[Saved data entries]
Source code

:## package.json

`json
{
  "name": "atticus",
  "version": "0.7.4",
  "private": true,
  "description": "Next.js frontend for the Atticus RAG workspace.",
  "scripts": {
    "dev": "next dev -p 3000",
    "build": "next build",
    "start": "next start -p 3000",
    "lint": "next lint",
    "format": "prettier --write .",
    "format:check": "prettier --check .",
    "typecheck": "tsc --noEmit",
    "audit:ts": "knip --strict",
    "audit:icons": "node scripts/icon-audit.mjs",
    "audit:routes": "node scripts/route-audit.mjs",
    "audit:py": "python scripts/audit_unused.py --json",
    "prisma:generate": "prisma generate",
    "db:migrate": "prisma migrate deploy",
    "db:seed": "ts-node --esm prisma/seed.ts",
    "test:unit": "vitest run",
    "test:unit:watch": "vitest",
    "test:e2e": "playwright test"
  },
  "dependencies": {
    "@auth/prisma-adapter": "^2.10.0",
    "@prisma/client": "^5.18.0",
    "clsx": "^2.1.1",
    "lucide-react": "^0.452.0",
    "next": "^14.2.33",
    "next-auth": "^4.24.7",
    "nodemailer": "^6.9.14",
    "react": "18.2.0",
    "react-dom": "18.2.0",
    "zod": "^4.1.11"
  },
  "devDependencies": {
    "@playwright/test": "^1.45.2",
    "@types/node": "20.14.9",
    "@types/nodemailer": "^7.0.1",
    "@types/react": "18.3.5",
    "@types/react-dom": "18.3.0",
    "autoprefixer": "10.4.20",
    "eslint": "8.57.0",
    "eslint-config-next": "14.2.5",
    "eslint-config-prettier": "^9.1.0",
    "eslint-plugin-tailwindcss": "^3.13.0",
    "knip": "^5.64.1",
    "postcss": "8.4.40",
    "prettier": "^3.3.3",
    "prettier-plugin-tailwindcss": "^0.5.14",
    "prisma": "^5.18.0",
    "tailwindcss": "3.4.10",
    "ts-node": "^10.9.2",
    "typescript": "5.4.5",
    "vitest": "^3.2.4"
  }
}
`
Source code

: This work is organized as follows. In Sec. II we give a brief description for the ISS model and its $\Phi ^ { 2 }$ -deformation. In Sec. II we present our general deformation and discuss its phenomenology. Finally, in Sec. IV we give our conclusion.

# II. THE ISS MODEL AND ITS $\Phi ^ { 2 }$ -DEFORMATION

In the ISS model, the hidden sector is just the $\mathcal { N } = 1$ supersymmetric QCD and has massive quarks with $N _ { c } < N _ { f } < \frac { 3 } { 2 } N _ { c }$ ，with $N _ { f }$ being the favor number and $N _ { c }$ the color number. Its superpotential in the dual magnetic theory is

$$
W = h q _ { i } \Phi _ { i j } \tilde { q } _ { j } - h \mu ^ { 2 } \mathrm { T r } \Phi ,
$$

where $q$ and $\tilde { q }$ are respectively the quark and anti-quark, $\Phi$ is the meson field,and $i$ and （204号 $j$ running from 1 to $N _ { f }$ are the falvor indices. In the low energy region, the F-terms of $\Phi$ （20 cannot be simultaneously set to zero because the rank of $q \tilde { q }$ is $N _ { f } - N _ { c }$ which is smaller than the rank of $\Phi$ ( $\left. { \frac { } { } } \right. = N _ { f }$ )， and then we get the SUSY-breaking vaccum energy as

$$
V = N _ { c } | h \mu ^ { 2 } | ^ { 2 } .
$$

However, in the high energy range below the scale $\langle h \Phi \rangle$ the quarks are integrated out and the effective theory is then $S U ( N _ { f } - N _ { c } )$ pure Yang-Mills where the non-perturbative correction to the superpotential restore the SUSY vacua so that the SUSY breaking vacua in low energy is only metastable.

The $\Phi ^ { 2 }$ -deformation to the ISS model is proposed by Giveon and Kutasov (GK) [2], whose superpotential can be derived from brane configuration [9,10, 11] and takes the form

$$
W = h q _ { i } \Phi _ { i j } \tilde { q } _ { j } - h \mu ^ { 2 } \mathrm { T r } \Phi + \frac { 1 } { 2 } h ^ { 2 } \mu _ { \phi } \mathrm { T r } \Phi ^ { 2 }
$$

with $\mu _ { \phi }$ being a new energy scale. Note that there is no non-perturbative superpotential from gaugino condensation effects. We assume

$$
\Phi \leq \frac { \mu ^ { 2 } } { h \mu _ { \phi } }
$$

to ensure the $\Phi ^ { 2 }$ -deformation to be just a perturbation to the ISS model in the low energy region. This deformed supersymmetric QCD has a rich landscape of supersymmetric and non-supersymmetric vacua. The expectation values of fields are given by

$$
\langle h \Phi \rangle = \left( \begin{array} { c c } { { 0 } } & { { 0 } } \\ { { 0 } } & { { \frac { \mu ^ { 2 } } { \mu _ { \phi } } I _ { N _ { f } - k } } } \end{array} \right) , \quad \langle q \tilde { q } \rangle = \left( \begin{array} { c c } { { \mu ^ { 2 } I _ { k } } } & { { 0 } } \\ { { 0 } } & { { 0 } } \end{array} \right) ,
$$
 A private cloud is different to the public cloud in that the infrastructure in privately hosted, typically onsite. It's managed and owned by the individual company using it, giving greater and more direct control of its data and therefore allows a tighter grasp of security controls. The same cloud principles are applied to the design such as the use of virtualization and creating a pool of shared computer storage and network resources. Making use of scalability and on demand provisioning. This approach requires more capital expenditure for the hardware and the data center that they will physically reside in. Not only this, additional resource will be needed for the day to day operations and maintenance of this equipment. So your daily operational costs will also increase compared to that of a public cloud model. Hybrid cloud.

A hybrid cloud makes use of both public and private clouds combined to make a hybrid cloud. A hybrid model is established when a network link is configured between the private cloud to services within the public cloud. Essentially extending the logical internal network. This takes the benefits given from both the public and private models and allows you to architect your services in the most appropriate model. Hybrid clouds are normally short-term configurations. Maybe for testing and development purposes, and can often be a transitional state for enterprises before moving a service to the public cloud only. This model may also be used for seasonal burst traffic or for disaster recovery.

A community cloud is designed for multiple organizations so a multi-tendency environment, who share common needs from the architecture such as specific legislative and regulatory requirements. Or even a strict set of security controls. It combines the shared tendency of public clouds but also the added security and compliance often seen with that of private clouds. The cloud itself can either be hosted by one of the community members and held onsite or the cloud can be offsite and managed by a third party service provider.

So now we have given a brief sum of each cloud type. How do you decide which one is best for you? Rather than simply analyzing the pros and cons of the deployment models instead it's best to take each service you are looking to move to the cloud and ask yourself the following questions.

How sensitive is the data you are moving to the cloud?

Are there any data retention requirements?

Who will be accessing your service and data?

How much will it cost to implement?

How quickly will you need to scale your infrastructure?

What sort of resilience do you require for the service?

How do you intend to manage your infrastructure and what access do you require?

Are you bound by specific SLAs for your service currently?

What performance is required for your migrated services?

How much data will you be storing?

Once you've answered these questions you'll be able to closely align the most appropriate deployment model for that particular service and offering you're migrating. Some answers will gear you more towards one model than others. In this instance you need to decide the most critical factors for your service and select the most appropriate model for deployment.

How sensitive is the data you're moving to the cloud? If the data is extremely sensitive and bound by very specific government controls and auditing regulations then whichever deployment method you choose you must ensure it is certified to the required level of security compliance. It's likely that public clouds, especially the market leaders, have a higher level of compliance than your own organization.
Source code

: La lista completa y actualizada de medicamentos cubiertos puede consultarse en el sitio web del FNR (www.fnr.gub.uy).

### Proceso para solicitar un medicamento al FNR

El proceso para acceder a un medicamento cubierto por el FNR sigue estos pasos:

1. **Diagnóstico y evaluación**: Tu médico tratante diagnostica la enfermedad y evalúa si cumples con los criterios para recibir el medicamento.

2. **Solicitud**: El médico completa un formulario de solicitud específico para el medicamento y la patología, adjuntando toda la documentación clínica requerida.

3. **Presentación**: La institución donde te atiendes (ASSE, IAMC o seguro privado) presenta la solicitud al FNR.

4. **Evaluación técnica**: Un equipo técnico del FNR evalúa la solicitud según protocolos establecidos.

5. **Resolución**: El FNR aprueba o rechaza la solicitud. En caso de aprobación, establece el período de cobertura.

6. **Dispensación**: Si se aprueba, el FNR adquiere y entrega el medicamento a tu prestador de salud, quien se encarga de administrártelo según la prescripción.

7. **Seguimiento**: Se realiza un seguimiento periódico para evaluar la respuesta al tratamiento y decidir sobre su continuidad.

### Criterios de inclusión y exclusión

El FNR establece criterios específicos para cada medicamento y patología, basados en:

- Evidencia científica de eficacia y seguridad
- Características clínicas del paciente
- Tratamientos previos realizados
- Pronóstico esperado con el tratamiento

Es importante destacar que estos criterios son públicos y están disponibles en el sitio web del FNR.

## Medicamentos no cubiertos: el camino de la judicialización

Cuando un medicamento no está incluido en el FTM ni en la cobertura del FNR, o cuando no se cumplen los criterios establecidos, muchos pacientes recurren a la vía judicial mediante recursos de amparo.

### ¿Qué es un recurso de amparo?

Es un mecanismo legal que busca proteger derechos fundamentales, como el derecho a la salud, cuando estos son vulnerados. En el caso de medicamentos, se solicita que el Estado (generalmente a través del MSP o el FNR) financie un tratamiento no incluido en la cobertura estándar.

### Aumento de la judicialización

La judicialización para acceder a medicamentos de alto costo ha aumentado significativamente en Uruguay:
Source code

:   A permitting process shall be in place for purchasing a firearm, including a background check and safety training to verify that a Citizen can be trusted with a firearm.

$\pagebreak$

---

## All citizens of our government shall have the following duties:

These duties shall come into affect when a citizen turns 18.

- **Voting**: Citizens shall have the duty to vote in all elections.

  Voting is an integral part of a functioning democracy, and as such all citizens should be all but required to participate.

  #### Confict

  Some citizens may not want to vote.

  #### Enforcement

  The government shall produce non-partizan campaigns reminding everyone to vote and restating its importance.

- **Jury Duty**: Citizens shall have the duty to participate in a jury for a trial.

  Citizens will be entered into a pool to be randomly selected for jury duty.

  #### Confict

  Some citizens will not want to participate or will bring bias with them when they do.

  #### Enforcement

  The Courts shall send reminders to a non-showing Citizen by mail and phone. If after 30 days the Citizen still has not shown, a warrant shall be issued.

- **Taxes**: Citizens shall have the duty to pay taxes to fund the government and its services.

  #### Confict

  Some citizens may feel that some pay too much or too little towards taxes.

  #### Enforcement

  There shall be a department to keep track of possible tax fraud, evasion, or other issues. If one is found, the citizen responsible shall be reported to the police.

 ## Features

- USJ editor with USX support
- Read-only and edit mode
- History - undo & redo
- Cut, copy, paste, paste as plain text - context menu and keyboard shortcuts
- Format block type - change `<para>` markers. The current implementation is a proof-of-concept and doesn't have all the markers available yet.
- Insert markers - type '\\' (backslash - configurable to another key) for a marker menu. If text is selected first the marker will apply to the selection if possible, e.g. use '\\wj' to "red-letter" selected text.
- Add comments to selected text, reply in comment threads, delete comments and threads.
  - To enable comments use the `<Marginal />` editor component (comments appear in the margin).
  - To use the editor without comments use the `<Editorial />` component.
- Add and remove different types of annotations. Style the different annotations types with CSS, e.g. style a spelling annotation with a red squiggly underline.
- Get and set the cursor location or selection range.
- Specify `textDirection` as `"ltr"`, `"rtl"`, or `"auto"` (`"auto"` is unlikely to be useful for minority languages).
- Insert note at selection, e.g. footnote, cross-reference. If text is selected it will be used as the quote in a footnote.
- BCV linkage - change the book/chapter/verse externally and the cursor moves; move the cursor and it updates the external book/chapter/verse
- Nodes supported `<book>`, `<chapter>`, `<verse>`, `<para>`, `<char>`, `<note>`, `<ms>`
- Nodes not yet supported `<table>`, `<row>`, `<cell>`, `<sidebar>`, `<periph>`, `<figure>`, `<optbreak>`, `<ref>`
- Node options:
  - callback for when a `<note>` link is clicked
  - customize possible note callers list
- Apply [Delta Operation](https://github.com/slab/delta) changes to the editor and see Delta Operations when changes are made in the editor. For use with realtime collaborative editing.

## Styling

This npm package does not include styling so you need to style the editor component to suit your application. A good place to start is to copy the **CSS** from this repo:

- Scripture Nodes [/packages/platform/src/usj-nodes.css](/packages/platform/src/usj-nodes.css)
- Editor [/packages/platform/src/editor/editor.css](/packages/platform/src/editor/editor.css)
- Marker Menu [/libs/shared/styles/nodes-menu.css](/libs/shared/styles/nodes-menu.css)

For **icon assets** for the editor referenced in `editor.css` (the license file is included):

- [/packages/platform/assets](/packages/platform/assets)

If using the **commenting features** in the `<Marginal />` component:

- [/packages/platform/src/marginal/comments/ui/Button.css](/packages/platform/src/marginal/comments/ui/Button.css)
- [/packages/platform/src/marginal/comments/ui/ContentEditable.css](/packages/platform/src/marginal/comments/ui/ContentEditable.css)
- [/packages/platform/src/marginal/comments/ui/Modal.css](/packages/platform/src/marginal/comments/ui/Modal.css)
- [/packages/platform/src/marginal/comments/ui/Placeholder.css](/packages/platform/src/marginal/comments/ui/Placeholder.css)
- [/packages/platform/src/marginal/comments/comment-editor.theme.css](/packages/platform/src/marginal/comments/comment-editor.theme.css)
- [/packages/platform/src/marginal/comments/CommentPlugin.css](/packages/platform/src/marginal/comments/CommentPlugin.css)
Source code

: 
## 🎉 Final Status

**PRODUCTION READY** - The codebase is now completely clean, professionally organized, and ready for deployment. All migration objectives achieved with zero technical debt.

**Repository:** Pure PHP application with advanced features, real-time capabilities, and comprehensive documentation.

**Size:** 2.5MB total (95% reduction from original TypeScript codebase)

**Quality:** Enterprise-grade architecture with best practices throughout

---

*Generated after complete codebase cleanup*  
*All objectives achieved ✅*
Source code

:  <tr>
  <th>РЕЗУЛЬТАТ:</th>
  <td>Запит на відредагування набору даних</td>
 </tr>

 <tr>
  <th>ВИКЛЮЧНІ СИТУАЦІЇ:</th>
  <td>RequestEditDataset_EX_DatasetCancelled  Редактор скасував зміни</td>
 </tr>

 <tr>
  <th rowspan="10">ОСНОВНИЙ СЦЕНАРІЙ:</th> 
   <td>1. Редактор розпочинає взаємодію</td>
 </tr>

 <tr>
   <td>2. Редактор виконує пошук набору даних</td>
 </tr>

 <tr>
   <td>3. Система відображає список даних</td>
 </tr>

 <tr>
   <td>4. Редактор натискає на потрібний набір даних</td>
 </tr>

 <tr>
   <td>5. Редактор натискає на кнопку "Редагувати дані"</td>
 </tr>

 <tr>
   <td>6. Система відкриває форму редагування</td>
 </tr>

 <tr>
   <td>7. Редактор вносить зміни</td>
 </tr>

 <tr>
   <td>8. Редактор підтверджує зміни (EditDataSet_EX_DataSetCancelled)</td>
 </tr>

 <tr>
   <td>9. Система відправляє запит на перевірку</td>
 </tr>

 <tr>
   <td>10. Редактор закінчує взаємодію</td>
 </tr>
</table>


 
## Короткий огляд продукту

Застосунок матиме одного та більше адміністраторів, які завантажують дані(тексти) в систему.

§ **What to work on**:
What you return should be exactly the lines above, starting at the one with "frontend for the" and ending at the one with "# II. THE ISS", and nothing else.

§ **Result**:
  "description": "Next.js frontend for the Atticus RAG workspace.",
  "scripts": {
    "dev": "next dev -p 3000",
    "build": "next build",
    "start": "next start -p 3000",
    "lint": "next lint",
    "format": "prettier --write .",
    "format:check": "prettier --check .",
    "typecheck": "tsc --noEmit",
    "audit:ts": "knip --strict",
    "audit:icons": "node scripts/icon-audit.mjs",
    "audit:routes": "node scripts/route-audit.mjs",
    "audit:py": "python scripts/audit_unused.py --json",
    "prisma:generate": "prisma generate",
    "db:migrate": "prisma migrate deploy",
    "db:seed": "ts-node --esm prisma/seed.ts",
    "test:unit": "vitest run",
    "test:unit:watch": "vitest",
    "test:e2e": "playwright test"
  },
  "dependencies": {
    "@auth/prisma-adapter": "^2.10.0",
    "@prisma/client": "^5.18.0",
    "clsx": "^2.1.1",
    "lucide-react": "^0.452.0",
    "next": "^14.2.33",
    "next-auth": "^4.24.7",
    "nodemailer": "^6.9.14",
    "react": "18.2.0",
    "react-dom": "18.2.0",
    "zod": "^4.1.11"
  },
  "devDependencies": {
    "@playwright/test": "^1.45.2",
    "@types/node": "20.14.9",
    "@types/nodemailer": "^7.0.1",
    "@types/react": "18.3.5",
    "@types/react-dom": "18.3.0",
    "autoprefixer": "10.4.20",
    "eslint": "8.57.0",
    "eslint-config-next": "14.2.5",
    "eslint-config-prettier": "^9.1.0",
    "eslint-plugin-tailwindcss": "^3.13.0",
    "knip": "^5.64.1",
    "postcss": "8.4.40",
    "prettier": "^3.3.3",
    "prettier-plugin-tailwindcss": "^0.5.14",
    "prisma": "^5.18.0",
    "tailwindcss": "3.4.10",
    "ts-node": "^10.9.2",
    "typescript": "5.4.5",
    "vitest": "^3.2.4"
  }
}
`
Source code

: This work is organized as follows. In Sec. II we give a brief description for the ISS model and its $\Phi ^ { 2 }$ -deformation. In Sec. II we present our general deformation and discuss its phenomenology. Finally, in Sec. IV we give our conclusion.

# II. THE ISS MODEL AND ITS $\Phi ^ { 2 }$ -DEFORMATION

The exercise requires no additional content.